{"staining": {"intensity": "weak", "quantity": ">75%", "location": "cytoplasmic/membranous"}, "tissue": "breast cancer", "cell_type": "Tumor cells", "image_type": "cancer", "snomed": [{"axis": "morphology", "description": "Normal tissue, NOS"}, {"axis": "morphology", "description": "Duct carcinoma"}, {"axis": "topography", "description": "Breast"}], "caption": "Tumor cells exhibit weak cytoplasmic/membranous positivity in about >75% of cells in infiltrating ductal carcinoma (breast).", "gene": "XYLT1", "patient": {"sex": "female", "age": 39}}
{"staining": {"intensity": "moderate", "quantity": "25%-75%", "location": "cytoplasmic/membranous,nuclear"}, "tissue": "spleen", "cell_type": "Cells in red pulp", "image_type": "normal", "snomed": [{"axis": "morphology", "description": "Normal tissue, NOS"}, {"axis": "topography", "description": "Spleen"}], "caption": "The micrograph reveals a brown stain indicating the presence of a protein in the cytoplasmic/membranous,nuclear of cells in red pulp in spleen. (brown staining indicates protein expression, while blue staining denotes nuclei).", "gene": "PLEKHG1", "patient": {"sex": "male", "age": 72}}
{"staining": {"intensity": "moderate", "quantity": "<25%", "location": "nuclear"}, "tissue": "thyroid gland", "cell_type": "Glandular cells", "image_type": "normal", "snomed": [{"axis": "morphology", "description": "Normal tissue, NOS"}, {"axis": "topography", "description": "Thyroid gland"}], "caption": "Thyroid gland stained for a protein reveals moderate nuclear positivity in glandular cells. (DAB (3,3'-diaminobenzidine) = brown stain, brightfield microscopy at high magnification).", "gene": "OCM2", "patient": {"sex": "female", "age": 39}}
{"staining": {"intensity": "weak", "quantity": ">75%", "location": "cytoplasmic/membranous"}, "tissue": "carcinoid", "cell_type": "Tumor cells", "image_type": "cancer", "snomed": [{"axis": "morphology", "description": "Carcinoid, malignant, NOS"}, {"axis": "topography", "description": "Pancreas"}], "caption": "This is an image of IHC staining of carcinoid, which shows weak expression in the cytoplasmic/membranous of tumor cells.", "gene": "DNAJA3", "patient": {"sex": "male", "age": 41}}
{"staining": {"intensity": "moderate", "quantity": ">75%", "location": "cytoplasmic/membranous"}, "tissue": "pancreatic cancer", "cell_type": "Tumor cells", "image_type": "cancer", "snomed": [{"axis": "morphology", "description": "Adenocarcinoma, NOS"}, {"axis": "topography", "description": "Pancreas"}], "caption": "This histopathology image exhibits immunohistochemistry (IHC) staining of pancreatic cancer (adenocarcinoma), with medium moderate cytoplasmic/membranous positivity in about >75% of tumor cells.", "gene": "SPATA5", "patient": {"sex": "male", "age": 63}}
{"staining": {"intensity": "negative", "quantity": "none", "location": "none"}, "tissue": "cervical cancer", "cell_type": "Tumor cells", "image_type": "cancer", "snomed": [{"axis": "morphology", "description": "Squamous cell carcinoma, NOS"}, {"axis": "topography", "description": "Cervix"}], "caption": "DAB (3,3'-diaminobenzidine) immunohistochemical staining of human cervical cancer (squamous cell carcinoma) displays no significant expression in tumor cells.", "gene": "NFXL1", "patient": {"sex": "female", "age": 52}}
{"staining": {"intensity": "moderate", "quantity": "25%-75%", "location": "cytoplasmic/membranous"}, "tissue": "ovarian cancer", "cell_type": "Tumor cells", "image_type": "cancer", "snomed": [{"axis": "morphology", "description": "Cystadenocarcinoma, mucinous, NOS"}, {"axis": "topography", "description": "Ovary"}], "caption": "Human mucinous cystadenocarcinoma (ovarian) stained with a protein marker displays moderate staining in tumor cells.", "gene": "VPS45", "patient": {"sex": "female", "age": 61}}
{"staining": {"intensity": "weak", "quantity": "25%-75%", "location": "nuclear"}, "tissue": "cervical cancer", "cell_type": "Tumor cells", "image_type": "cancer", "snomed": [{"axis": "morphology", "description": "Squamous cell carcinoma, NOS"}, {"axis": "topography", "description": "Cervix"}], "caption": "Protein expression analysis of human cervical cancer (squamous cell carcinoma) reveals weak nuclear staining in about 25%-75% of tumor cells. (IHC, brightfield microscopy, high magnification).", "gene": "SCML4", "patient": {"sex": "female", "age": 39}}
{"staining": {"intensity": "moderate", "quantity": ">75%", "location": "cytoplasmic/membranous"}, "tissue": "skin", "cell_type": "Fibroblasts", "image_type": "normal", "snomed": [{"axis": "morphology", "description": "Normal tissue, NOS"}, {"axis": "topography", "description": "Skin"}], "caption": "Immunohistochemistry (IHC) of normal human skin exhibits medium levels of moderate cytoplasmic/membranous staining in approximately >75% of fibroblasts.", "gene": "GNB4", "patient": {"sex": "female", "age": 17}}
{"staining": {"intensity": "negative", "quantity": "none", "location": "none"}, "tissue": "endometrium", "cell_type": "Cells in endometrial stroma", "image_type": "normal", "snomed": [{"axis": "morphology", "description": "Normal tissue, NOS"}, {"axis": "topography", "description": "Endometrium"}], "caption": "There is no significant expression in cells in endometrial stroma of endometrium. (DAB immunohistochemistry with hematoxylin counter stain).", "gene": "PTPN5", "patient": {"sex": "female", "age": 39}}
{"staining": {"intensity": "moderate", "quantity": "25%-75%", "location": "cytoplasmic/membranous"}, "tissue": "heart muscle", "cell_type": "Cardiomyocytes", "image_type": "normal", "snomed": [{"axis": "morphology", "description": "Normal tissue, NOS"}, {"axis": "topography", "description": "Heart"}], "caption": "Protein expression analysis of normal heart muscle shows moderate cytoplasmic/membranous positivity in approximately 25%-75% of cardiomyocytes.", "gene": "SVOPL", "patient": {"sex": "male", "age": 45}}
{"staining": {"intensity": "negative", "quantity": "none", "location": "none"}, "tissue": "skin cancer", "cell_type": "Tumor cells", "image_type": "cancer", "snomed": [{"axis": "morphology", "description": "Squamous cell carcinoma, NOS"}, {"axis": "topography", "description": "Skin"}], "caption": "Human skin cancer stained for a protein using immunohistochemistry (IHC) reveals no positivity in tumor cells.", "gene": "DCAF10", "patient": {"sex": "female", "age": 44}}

* * * * * * * * *

▶ _What this task involves_: Line by line, output the data precisely as shown above.

▶ _Result of this task_:
{"staining": {"intensity": "weak", "quantity": ">75%", "location": "cytoplasmic/membranous"}, "tissue": "breast cancer", "cell_type": "Tumor cells", "image_type": "cancer", "snomed": [{"axis": "morphology", "description": "Normal tissue, NOS"}, {"axis": "morphology", "description": "Duct carcinoma"}, {"axis": "topography", "description": "Breast"}], "caption": "Tumor cells exhibit weak cytoplasmic/membranous positivity in about >75% of cells in infiltrating ductal carcinoma (breast).", "gene": "XYLT1", "patient": {"sex": "female", "age": 39}}
{"staining": {"intensity": "moderate", "quantity": "25%-75%", "location": "cytoplasmic/membranous,nuclear"}, "tissue": "spleen", "cell_type": "Cells in red pulp", "image_type": "normal", "snomed": [{"axis": "morphology", "description": "Normal tissue, NOS"}, {"axis": "topography", "description": "Spleen"}], "caption": "The micrograph reveals a brown stain indicating the presence of a protein in the cytoplasmic/membranous,nuclear of cells in red pulp in spleen. (brown staining indicates protein expression, while blue staining denotes nuclei).", "gene": "PLEKHG1", "patient": {"sex": "male", "age": 72}}
{"staining": {"intensity": "moderate", "quantity": "<25%", "location": "nuclear"}, "tissue": "thyroid gland", "cell_type": "Glandular cells", "image_type": "normal", "snomed": [{"axis": "morphology", "description": "Normal tissue, NOS"}, {"axis": "topography", "description": "Thyroid gland"}], "caption": "Thyroid gland stained for a protein reveals moderate nuclear positivity in glandular cells. (DAB (3,3'-diaminobenzidine) = brown stain, brightfield microscopy at high magnification).", "gene": "OCM2", "patient": {"sex": "female", "age": 39}}
{"staining": {"intensity": "weak", "quantity": ">75%", "location": "cytoplasmic/membranous"}, "tissue": "carcinoid", "cell_type": "Tumor cells", "image_type": "cancer", "snomed": [{"axis": "morphology", "description": "Carcinoid, malignant, NOS"}, {"axis": "topography", "description": "Pancreas"}], "caption": "This is an image of IHC staining of carcinoid, which shows weak expression in the cytoplasmic/membranous of tumor cells.", "gene": "DNAJA3", "patient": {"sex": "male", "age": 41}}
{"staining": {"intensity": "moderate", "quantity": ">75%", "location": "cytoplasmic/membranous"}, "tissue": "pancreatic cancer", "cell_type": "Tumor cells", "image_type": "cancer", "snomed": [{"axis": "morphology", "description": "Adenocarcinoma, NOS"}, {"axis": "topography", "description": "Pancreas"}], "caption": "This histopathology image exhibits immunohistochemistry (IHC) staining of pancreatic cancer (adenocarcinoma), with medium moderate cytoplasmic/membranous positivity in about >75% of tumor cells.", "gene": "SPATA5", "patient": {"sex": "male", "age": 63}}
{"staining": {"intensity": "negative", "quantity": "none", "location": "none"}, "tissue": "cervical cancer", "cell_type": "Tumor cells", "image_type": "cancer", "snomed": [{"axis": "morphology", "description": "Squamous cell carcinoma, NOS"}, {"axis": "topography", "description": "Cervix"}], "caption": "DAB (3,3'-diaminobenzidine) immunohistochemical staining of human cervical cancer (squamous cell carcinoma) displays no significant expression in tumor cells.", "gene": "NFXL1", "patient": {"sex": "female", "age": 52}}
{"staining": {"intensity": "moderate", "quantity": "25%-75%", "location": "cytoplasmic/membranous"}, "tissue": "ovarian cancer", "cell_type": "Tumor cells", "image_type": "cancer", "snomed": [{"axis": "morphology", "description": "Cystadenocarcinoma, mucinous, NOS"}, {"axis": "topography", "description": "Ovary"}], "caption": "Human mucinous cystadenocarcinoma (ovarian) stained with a protein marker displays moderate staining in tumor cells.", "gene": "VPS45", "patient": {"sex": "female", "age": 61}}
{"staining": {"intensity": "weak", "quantity": "25%-75%", "location": "nuclear"}, "tissue": "cervical cancer", "cell_type": "Tumor cells", "image_type": "cancer", "snomed": [{"axis": "morphology", "description": "Squamous cell carcinoma, NOS"}, {"axis": "topography", "description": "Cervix"}], "caption": "Protein expression analysis of human cervical cancer (squamous cell carcinoma) reveals weak nuclear staining in about 25%-75% of tumor cells. (IHC, brightfield microscopy, high magnification).", "gene": "SCML4", "patient": {"sex": "female", "age": 39}}
{"staining": {"intensity": "moderate", "quantity": ">75%", "location": "cytoplasmic/membranous"}, "tissue": "skin", "cell_type": "Fibroblasts", "image_type": "normal", "snomed": [{"axis": "morphology", "description": "Normal tissue, NOS"}, {"axis": "topography", "description": "Skin"}], "caption": "Immunohistochemistry (IHC) of normal human skin exhibits medium levels of moderate cytoplasmic/membranous staining in approximately >75% of fibroblasts.", "gene": "GNB4", "patient": {"sex": "female", "age": 17}}
{"staining": {"intensity": "negative", "quantity": "none", "location": "none"}, "tissue": "endometrium", "cell_type": "Cells in endometrial stroma", "image_type": "normal", "snomed": [{"axis": "morphology", "description": "Normal tissue, NOS"}, {"axis": "topography", "description": "Endometrium"}], "caption": "There is no significant expression in cells in endometrial stroma of endometrium. (DAB immunohistochemistry with hematoxylin counter stain).", "gene": "PTPN5", "patient": {"sex": "female", "age": 39}}
{"staining": {"intensity": "moderate", "quantity": "25%-75%", "location": "cytoplasmic/membranous"}, "tissue": "heart muscle", "cell_type": "Cardiomyocytes", "image_type": "normal", "snomed": [{"axis": "morphology", "description": "Normal tissue, NOS"}, {"axis": "topography", "description": "Heart"}], "caption": "Protein expression analysis of normal heart muscle shows moderate cytoplasmic/membranous positivity in approximately 25%-75% of cardiomyocytes.", "gene": "SVOPL", "patient": {"sex": "male", "age": 45}}
{"staining": {"intensity": "negative", "quantity": "none", "location": "none"}, "tissue": "skin cancer", "cell_type": "Tumor cells", "image_type": "cancer", "snomed": [{"axis": "morphology", "description": "Squamous cell carcinoma, NOS"}, {"axis": "topography", "description": "Skin"}], "caption": "Human skin cancer stained for a protein using immunohistochemistry (IHC) reveals no positivity in tumor cells.", "gene": "DCAF10", "patient": {"sex": "female", "age": 44}}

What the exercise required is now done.